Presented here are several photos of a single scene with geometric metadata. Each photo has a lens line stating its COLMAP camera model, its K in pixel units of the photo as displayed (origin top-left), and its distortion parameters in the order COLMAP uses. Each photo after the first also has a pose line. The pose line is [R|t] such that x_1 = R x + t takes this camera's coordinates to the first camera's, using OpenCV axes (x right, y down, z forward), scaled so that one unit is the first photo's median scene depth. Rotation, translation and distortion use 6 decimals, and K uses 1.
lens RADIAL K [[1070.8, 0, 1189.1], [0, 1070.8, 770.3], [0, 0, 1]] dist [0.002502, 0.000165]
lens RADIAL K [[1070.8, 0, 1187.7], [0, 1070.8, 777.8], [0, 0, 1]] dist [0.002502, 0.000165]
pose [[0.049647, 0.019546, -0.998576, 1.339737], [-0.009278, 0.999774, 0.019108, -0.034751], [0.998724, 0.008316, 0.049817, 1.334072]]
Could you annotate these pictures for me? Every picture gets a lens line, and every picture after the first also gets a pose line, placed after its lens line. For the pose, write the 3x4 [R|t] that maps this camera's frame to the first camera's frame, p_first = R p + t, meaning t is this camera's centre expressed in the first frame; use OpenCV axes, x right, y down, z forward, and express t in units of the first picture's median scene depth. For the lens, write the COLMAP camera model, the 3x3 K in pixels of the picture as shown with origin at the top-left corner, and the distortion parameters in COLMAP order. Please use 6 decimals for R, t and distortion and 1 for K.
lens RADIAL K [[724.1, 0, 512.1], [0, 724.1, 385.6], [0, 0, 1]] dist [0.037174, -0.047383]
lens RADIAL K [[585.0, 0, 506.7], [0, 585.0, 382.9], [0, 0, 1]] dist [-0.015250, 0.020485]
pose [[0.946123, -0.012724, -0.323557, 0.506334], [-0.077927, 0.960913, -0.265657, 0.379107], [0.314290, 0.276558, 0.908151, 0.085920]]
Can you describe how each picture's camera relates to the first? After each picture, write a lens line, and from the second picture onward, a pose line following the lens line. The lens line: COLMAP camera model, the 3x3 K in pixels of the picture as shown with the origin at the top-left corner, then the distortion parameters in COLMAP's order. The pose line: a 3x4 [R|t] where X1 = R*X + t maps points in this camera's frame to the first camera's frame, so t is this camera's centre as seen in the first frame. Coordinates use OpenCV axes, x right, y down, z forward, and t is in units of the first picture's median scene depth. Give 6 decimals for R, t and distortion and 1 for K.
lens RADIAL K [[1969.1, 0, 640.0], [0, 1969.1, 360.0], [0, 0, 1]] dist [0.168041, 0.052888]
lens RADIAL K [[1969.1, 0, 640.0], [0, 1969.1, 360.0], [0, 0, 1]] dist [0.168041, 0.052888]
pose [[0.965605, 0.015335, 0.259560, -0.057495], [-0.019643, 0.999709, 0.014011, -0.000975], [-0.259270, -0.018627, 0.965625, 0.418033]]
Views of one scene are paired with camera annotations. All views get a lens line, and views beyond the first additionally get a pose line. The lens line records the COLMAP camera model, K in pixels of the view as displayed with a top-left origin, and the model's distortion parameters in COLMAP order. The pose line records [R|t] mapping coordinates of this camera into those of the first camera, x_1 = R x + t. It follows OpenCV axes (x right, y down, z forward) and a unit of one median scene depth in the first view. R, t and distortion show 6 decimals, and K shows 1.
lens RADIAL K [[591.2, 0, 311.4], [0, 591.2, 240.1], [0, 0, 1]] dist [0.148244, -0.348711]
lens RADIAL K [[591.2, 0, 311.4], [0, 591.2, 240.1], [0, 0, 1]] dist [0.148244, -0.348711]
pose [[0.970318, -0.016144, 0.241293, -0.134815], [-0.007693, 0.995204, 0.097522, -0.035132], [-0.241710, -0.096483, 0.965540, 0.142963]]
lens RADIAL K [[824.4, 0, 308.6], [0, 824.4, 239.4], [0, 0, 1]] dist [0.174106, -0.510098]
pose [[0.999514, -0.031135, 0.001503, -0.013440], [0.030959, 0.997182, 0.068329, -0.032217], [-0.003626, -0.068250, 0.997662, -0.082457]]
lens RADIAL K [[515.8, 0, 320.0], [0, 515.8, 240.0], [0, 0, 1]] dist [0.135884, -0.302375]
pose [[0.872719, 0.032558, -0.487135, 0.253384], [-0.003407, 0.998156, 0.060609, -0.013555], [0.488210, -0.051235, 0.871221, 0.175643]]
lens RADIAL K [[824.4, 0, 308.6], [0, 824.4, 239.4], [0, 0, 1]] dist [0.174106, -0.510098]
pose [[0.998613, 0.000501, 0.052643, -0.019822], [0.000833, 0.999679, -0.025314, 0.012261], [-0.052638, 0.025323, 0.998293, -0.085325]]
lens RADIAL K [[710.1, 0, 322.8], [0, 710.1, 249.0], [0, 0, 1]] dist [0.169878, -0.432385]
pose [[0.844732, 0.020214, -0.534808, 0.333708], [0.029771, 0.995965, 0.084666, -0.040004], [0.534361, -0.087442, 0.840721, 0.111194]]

■ TASK REQUIREMENTS
Reproduce the entries so that each line reads exactly as it did before.

■ TASK OUTPUT
Presented here are several photos of a single scene with geometric metadata. Each photo has a lens line stating its COLMAP camera model, its K in pixel units of the photo as displayed (origin top-left), and its distortion parameters in the order COLMAP uses. Each photo after the first also has a pose line. The pose line is [R|t] such that x_1 = R x + t takes this camera's coordinates to the first camera's, using OpenCV axes (x right, y down, z forward), scaled so that one unit is the first photo's median scene depth. Rotation, translation and distortion use 6 decimals, and K uses 1.
lens RADIAL K [[1070.8, 0, 1189.1], [0, 1070.8, 770.3], [0, 0, 1]] dist [0.002502, 0.000165]
lens RADIAL K [[1070.8, 0, 1187.7], [0, 1070.8, 777.8], [0, 0, 1]] dist [0.002502, 0.000165]
pose [[0.049647, 0.019546, -0.998576, 1.339737], [-0.009278, 0.999774, 0.019108, -0.034751], [0.998724, 0.008316, 0.049817, 1.334072]]
Could you annotate these pictures for me? Every picture gets a lens line, and every picture after the first also gets a pose line, placed after its lens line. For the pose, write the 3x4 [R|t] that maps this camera's frame to the first camera's frame, p_first = R p + t, meaning t is this camera's centre expressed in the first frame; use OpenCV axes, x right, y down, z forward, and express t in units of the first picture's median scene depth. For the lens, write the COLMAP camera model, the 3x3 K in pixels of the picture as shown with origin at the top-left corner, and the distortion parameters in COLMAP order. Please use 6 decimals for R, t and distortion and 1 for K.
lens RADIAL K [[724.1, 0, 512.1], [0, 724.1, 385.6], [0, 0, 1]] dist [0.037174, -0.047383]
lens RADIAL K [[585.0, 0, 506.7], [0, 585.0, 382.9], [0, 0, 1]] dist [-0.015250, 0.020485]
pose [[0.946123, -0.012724, -0.323557, 0.506334], [-0.077927, 0.960913, -0.265657, 0.379107], [0.314290, 0.276558, 0.908151, 0.085920]]
Can you describe how each picture's camera relates to the first? After each picture, write a lens line, and from the second picture onward, a pose line following the lens line. The lens line: COLMAP camera model, the 3x3 K in pixels of the picture as shown with the origin at the top-left corner, then the distortion parameters in COLMAP's order. The pose line: a 3x4 [R|t] where X1 = R*X + t maps points in this camera's frame to the first camera's frame, so t is this camera's centre as seen in the first frame. Coordinates use OpenCV axes, x right, y down, z forward, and t is in units of the first picture's median scene depth. Give 6 decimals for R, t and distortion and 1 for K.
lens RADIAL K [[1969.1, 0, 640.0], [0, 1969.1, 360.0], [0, 0, 1]] dist [0.168041, 0.052888]
lens RADIAL K [[1969.1, 0, 640.0], [0, 1969.1, 360.0], [0, 0, 1]] dist [0.168041, 0.052888]
pose [[0.965605, 0.015335, 0.259560, -0.057495], [-0.019643, 0.999709, 0.014011, -0.000975], [-0.259270, -0.018627, 0.965625, 0.418033]]
Views of one scene are paired with camera annotations. All views get a lens line, and views beyond the first additionally get a pose line. The lens line records the COLMAP camera model, K in pixels of the view as displayed with a top-left origin, and the model's distortion parameters in COLMAP order. The pose line records [R|t] mapping coordinates of this camera into those of the first camera, x_1 = R x + t. It follows OpenCV axes (x right, y down, z forward) and a unit of one median scene depth in the first view. R, t and distortion show 6 decimals, and K shows 1.
lens RADIAL K [[591.2, 0, 311.4], [0, 591.2, 240.1], [0, 0, 1]] dist [0.148244, -0.348711]
lens RADIAL K [[591.2, 0, 311.4], [0, 591.2, 240.1], [0, 0, 1]] dist [0.148244, -0.348711]
pose [[0.970318, -0.016144, 0.241293, -0.134815], [-0.007693, 0.995204, 0.097522, -0.035132], [-0.241710, -0.096483, 0.965540, 0.142963]]
lens RADIAL K [[824.4, 0, 308.6], [0, 824.4, 239.4], [0, 0, 1]] dist [0.174106, -0.510098]
pose [[0.999514, -0.031135, 0.001503, -0.013440], [0.030959, 0.997182, 0.068329, -0.032217], [-0.003626, -0.068250, 0.997662, -0.082457]]
lens RADIAL K [[515.8, 0, 320.0], [0, 515.8, 240.0], [0, 0, 1]] dist [0.135884, -0.302375]
pose [[0.872719, 0.032558, -0.487135, 0.253384], [-0.003407, 0.998156, 0.060609, -0.013555], [0.488210, -0.051235, 0.871221, 0.175643]]
lens RADIAL K [[824.4, 0, 308.6], [0, 824.4, 239.4], [0, 0, 1]] dist [0.174106, -0.510098]
pose [[0.998613, 0.000501, 0.052643, -0.019822], [0.000833, 0.999679, -0.025314, 0.012261], [-0.052638, 0.025323, 0.998293, -0.085325]]
lens RADIAL K [[710.1, 0, 322.8], [0, 710.1, 249.0], [0, 0, 1]] dist [0.169878, -0.432385]
pose [[0.844732, 0.020214, -0.534808, 0.333708], [0.029771, 0.995965, 0.084666, -0.040004], [0.534361, -0.087442, 0.840721, 0.111194]]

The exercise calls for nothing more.